Par conclusions écrites, déposées et soutenues à l’audience, l’URSSAF des Pays de la Loire demande au tribunal de :
— Déclarer la société CMI CLENET recevable mais non fondé en son recours ;
— Confirmer la décision rendue par la commission de recours amiable le 27 septembre 2023 ;
— Valider la décision administrative du 13 mai 2022 et le redressement afférent ;
— Condamner à titre reconventionnel la société CMI CLENET au paiement de la somme de 9.957 €, dont 5.141,47 € de cotisations et contributions sociales, sous réserve des majorations de retard complémentaires restant à courir jusqu’au complet paiement du principal ;
— Débouter la société CMI CLENET de toutes ses demandes.
Au soutien de toutes ses demandes, l’URSSAF des Pays de la Loire renvoie à ses explications reprises dans le précédent jugement avant dire droit du 31 janvier 2025
(p. 5 et 6). Elle ajoute oralement qu’elle ne conserve pas indéfiniment l’intégralité des documents qui lui ont servi à établir les annexes I des lettres d’observations, mais seulement, pendant un an, voire deux ans, afin de valider la décision de la commission de recours amiable.
Pour un plus ample exposé des moyens et prétentions des parties, le tribunal, conformément à l’article 455 du code de procédure civile, renvoie expressément aux conclusions déposées au greffe du tribunal et soutenues à l’audience, ainsi qu’à l’ensemble des pièces communiquées et aux prétentions orales telles qu’elles sont rappelées ci-dessus.

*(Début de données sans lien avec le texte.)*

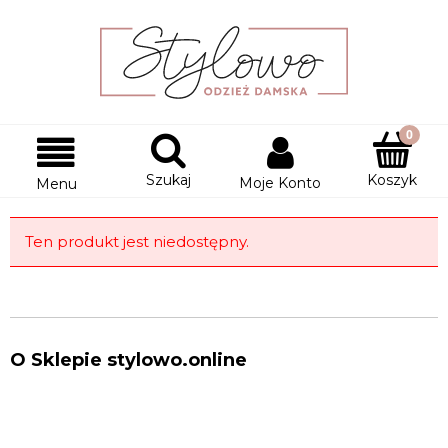
Szukaj
Koszyk
Moje Konto
Menu
Ten produkt jest niedostępny.
O Sklepie stylowo.online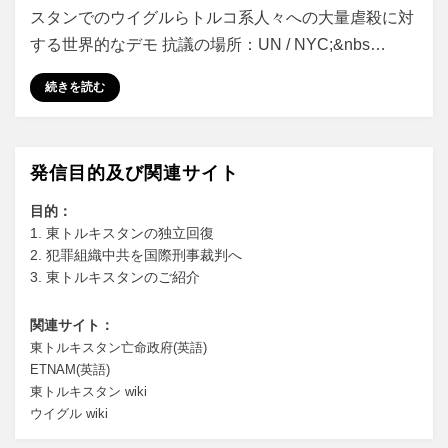
スタンでのウイグルらトルコ系人々への大量虐殺に対
する世界的なデモ 抗議の場所：UN / NYC;&nbs…
続きを読む
発信目的及び関連サイト
目的：
1. 東トルキスタンの独立回復
2. 犯罪組織中共を国際刑事裁判へ
3. 東トルキスタンのご紹介
関連サイト：
東トルキスタン亡命政府(英語)
ETNAM(英語)
東トルキスタン wiki
ウイグル wiki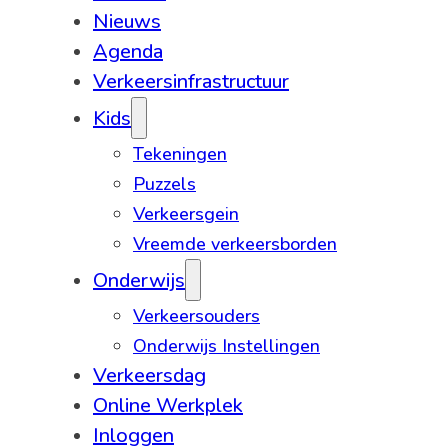
Nieuws
Agenda
Verkeersinfrastructuur
Kids
Tekeningen
Puzzels
Verkeersgein
Vreemde verkeersborden
Onderwijs
Verkeersouders
Onderwijs Instellingen
Verkeersdag
Online Werkplek
Inloggen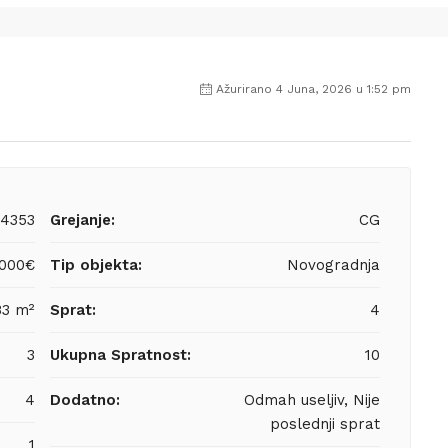
Ažurirano 4 Juna, 2026 u 1:52 pm
4353
Grejanje:
CG
,000€
Tip objekta:
Novogradnja
83 m²
Sprat:
4
3
Ukupna Spratnost:
10
4
Dodatno:
Odmah useljiv, Nije
poslednji sprat
1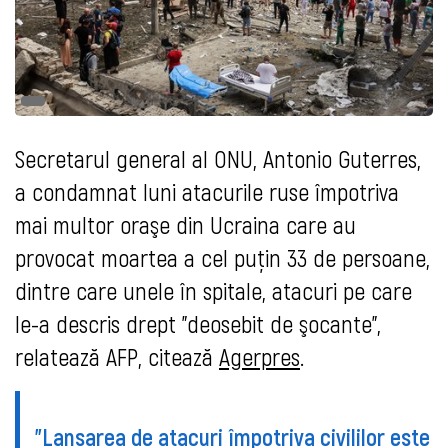
Secretarul general al ONU, Antonio Guterres,
a condamnat luni atacurile ruse împotriva
mai multor oraşe din Ucraina care au
provocat moartea a cel puţin 33 de persoane,
dintre care unele în spitale, atacuri pe care
le-a descris drept "deosebit de şocante",
relatează AFP, citează
Agerpres
.
"Lansarea de atacuri împotriva civililor este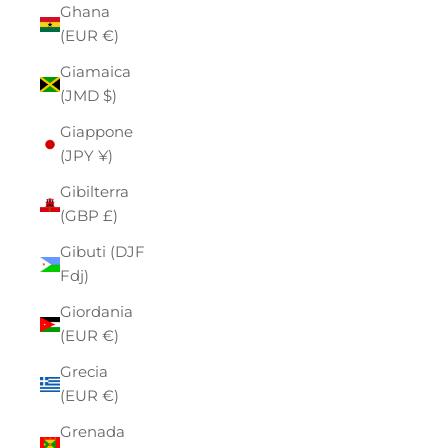
Ghana
(EUR €)
Giamaica
(JMD $)
Giappone
(JPY ¥)
Gibilterra
(GBP £)
Gibuti (DJF
Fdj)
Giordania
(EUR €)
Grecia
(EUR €)
Grenada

La décision a été mise en délibéré au 14 novembre 2025.
MOTIFS DE LA DECISION
Il y a lieu de constater que l’URSSAF des Pays de la Loire, alors que le jugement avant dire droit du 31 janvier 2025 l’y avait expressément invitée, n’a pas communiqué à la société CMI CLENET ainsi qu’au greffe du pôle social les dates précises des repas pris en 2019 et en 2020 par les salariés mentionnés dans l’Annexe I, pour lesquels l’inspecteur chargé du recouvrement a considéré que la notion de déplacement professionnel et d’incapacité de regagner la résidence ou le lieu de travail n’était pas établie.
Dans ces conditions, et en l’absence d’informations données à cet égard par l’URSSAF des Pays de la Loire, la société CMI CLENET n’est pas en mesure de connaître le détail des jours pendant lesquels des indemnités de repas auraient été, selon le contrôleur, versés hors situation de déplacements à certains techniciens ; qu’elle a ainsi été privée d’un débat contradictoire avec l’URSSAF des Pays de la Loire sur le bien-fondé du redressement prononcé à son encontre au titre du point 2 de la lettre d’observations.

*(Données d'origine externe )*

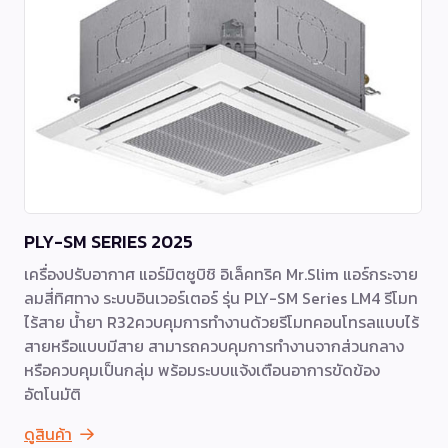
PLY-SM SERIES 2025
เครื่องปรับอากาศ แอร์มิตซูบิชิ อิเล็คทริค Mr.Slim แอร์กระจาย
ลมสี่ทิศทาง ระบบอินเวอร์เตอร์ รุ่น PLY-SM Series LM4 รีโมท
ไร้สาย น้ำยา R32ควบคุมการทำงานด้วยรีโมทคอนโทรลแบบไร้
สายหรือแบบมีสาย สามารถควบคุมการทำงานจากส่วนกลาง
หรือควบคุมเป็นกลุ่ม พร้อมระบบแจ้งเตือนอาการขัดข้อง
อัตโนมัติ
ดูสินค้า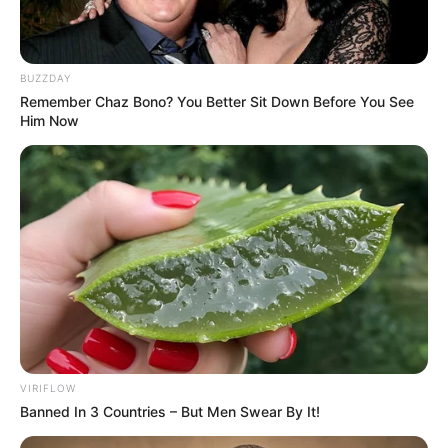
BUZZDAY
Remember Chaz Bono? You Better Sit Down Before You See
Him Now
VIRIFLOW
Banned In 3 Countries – But Men Swear By It!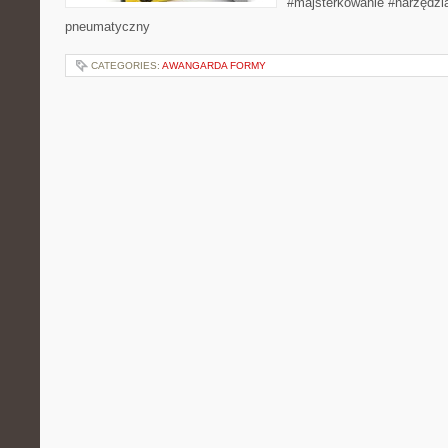
#majsterkowanie #narzędzi
pneumatyczny
CATEGORIES:
AWANGARDA FORMY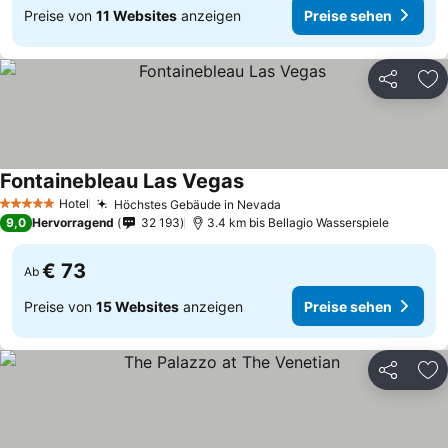
Preise von
11 Websites
anzeigen
Preise sehen
Teilen
Zu
Fontainebleau Las Vegas
Hotel
Höchstes Gebäude in Nevada
5 Sterne
9,0
Hervorragend
32 193
3.4 km bis Bellagio Wasserspiele
€ 73
Ab
Preise von
15 Websites
anzeigen
Preise sehen
Teilen
Zu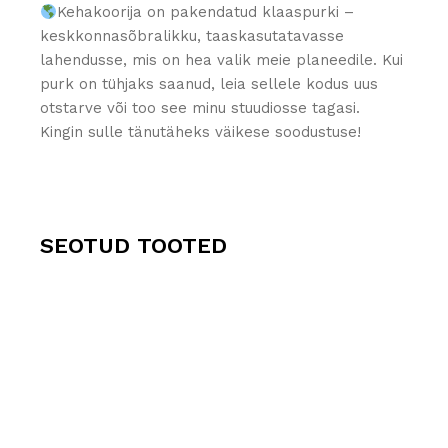
Kehakoorija on pakendatud klaaspurki –
keskkonnasõbralikku, taaskasutatavasse
lahendusse, mis on hea valik meie planeedile. Kui
purk on tühjaks saanud, leia sellele kodus uus
otstarve või too see minu stuudiosse tagasi.
Kingin sulle tänutäheks väikese soodustuse!
SEOTUD TOOTED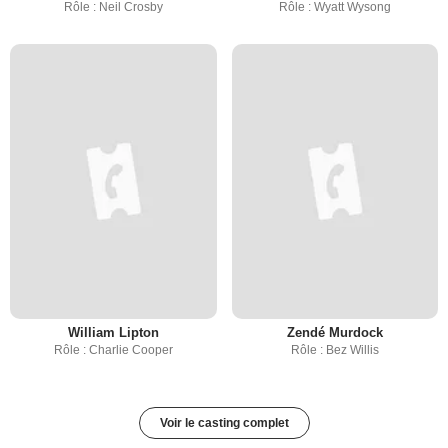
Rôle : Neil Crosby
Rôle : Wyatt Wysong
William Lipton
Zendé Murdock
Rôle : Charlie Cooper
Rôle : Bez Willis
Voir le casting complet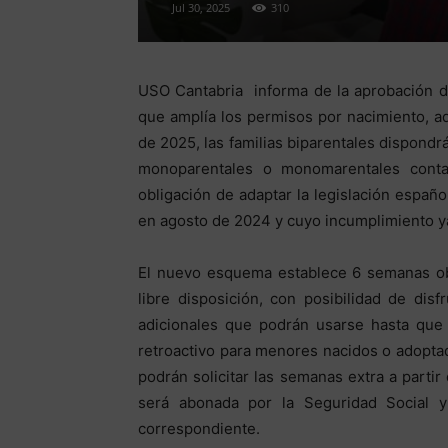
Jul 30, 2025
310
USO Cantabria informa de la aprobación d
que amplía los permisos por nacimiento, ad
de 2025, las familias biparentales dispondr
monoparentales o monomarentales cont
obligación de adaptar la legislación españo
en agosto de 2024 y cuyo incumplimiento y
El nuevo esquema establece 6 semanas obli
libre disposición, con posibilidad de dis
adicionales que podrán usarse hasta que
retroactivo para menores nacidos o adopta
podrán solicitar las semanas extra a partir
será abonada por la Seguridad Social 
correspondiente.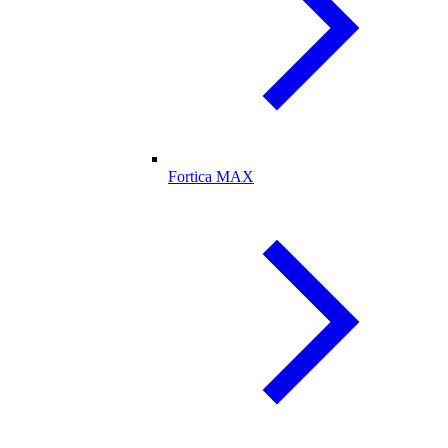
Fortica MAX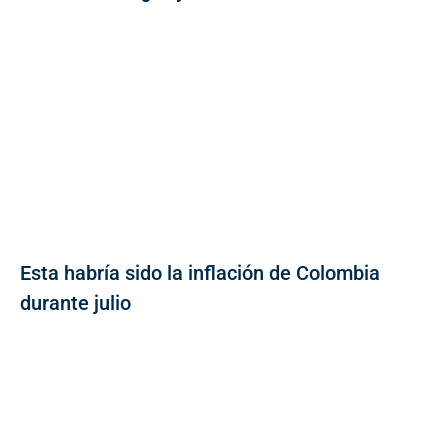
Esta habría sido la inflación de Colombia
durante julio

Il y a lieu, en conséquence, d’annuler le redressement de cotisations et de contributions sociales figurant au point n° 2 de la lettre d’observations du 21 décembre 2021, au titre des indemnités de repas hors situation de déplacement.

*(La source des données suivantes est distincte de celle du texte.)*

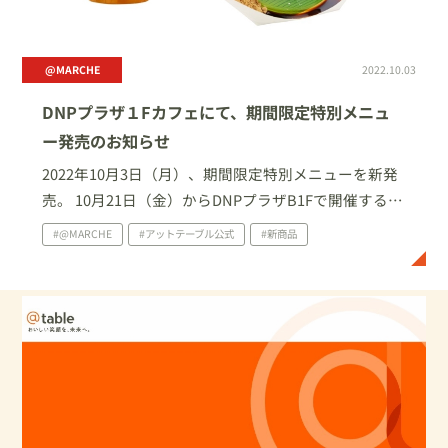
@MARCHE
2022.10.03
DNPプラザ１Fカフェにて、期間限定特別メニュ
ー発売のお知らせ
2022年10月3日（月）、期間限定特別メニューを新発
売。 10月21日（金）からDNPプラザB1Fで開催する森
谷修写真展「み熊野の」とのコラボメニューを先行販
#@MARCHE
#アットテーブル公式
#新商品
売。１Fカフェ＠MARCHEにてご提供中。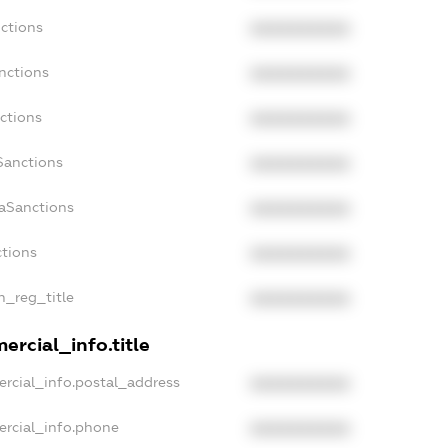
nctions
XXXXXXXXXX
nctions
XXXXXXXXXX
ctions
XXXXXXXXXX
Sanctions
XXXXXXXXXX
daSanctions
XXXXXXXXXX
ctions
XXXXXXXXXX
an_reg_title
XXXXXXXXXX
ercial_info.title
ercial_info.postal_address
XXXXXXXXXX
ercial_info.phone
XXXXXXXXXX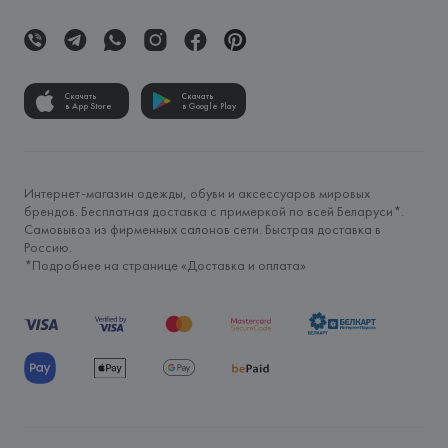
Скачать
Скачать
в App Store
в Google Play
Интернет-магазин одежды, обуви и аксессуаров мировых
брендов. Бесплатная доставка с примеркой по всей Беларуси*.
Самовывоз из фирменных салонов сети. Быстрая доставка в
Россию.
*Подробнее на странице «
Доставка и оплата
»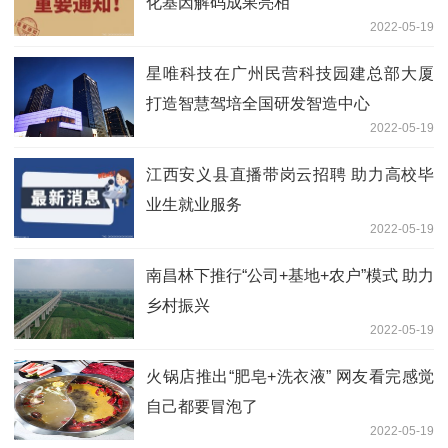
化基因解码成果亮相
2022-05-19
星唯科技在广州民营科技园建总部大厦
打造智慧驾培全国研发智造中心
2022-05-19
江西安义县直播带岗云招聘 助力高校毕
业生就业服务
2022-05-19
南昌林下推行“公司+基地+农户”模式 助力
乡村振兴
2022-05-19
火锅店推出“肥皂+洗衣液” 网友看完感觉
自己都要冒泡了
2022-05-19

Sur la demande d’indemnité au titre de l’article 700 du code de procédure civile :
L’équité justifie d’allouer à la société CMI CHENET la somme de 2.000 € au titre de l’article 700 du code de procédure civile.
PAR CES MOTIFS,
Le tribunal, statuant publiquement, par jugement contradictoire, rendu par mise à disposition au greffe :
VU le jugement avant dire droit du 31 janvier 2025 ;
ANNULE le redressement de cotisations et de contributions figurant au point
sn° 2 de la lettre d’observations du 21 décembre 2021 au titre des indemnités de repas hors situation de déplacement ;
DEBOUTE les parties de leurs demandes plus amples ou contraires ;
CONDAMNE l’URSSAF des Pays de la Loire à verser à la société CMI CHENET la somme de 2.000 € au titre de l’article 700 du code de procédure civile ;
CONDAMNE l’URSSAF des Pays de la Loire aux dépens ;
RAPPELLE que, conformément aux articles 34 et 538 du code de procédure civile et R.211-3 du code de l’organisation judiciaire, les parties disposent d’un délai de UN MOIS, à compter de la notification de la présente décision pour en INTERJETER APPEL ;
AINSI JUGE ET PRONONCE par mise à disposition du jugement au greffe du tribunal le 14 novembre 2025, les parties en ayant été préalablement avisées dans les conditions prévues au deuxième alinéa de l’article 450 du code de procédure civile, la minute étant signée par Monsieur Hubert LIFFRAN, président, et par Monsieur Sylvain BOUVARD, greffier.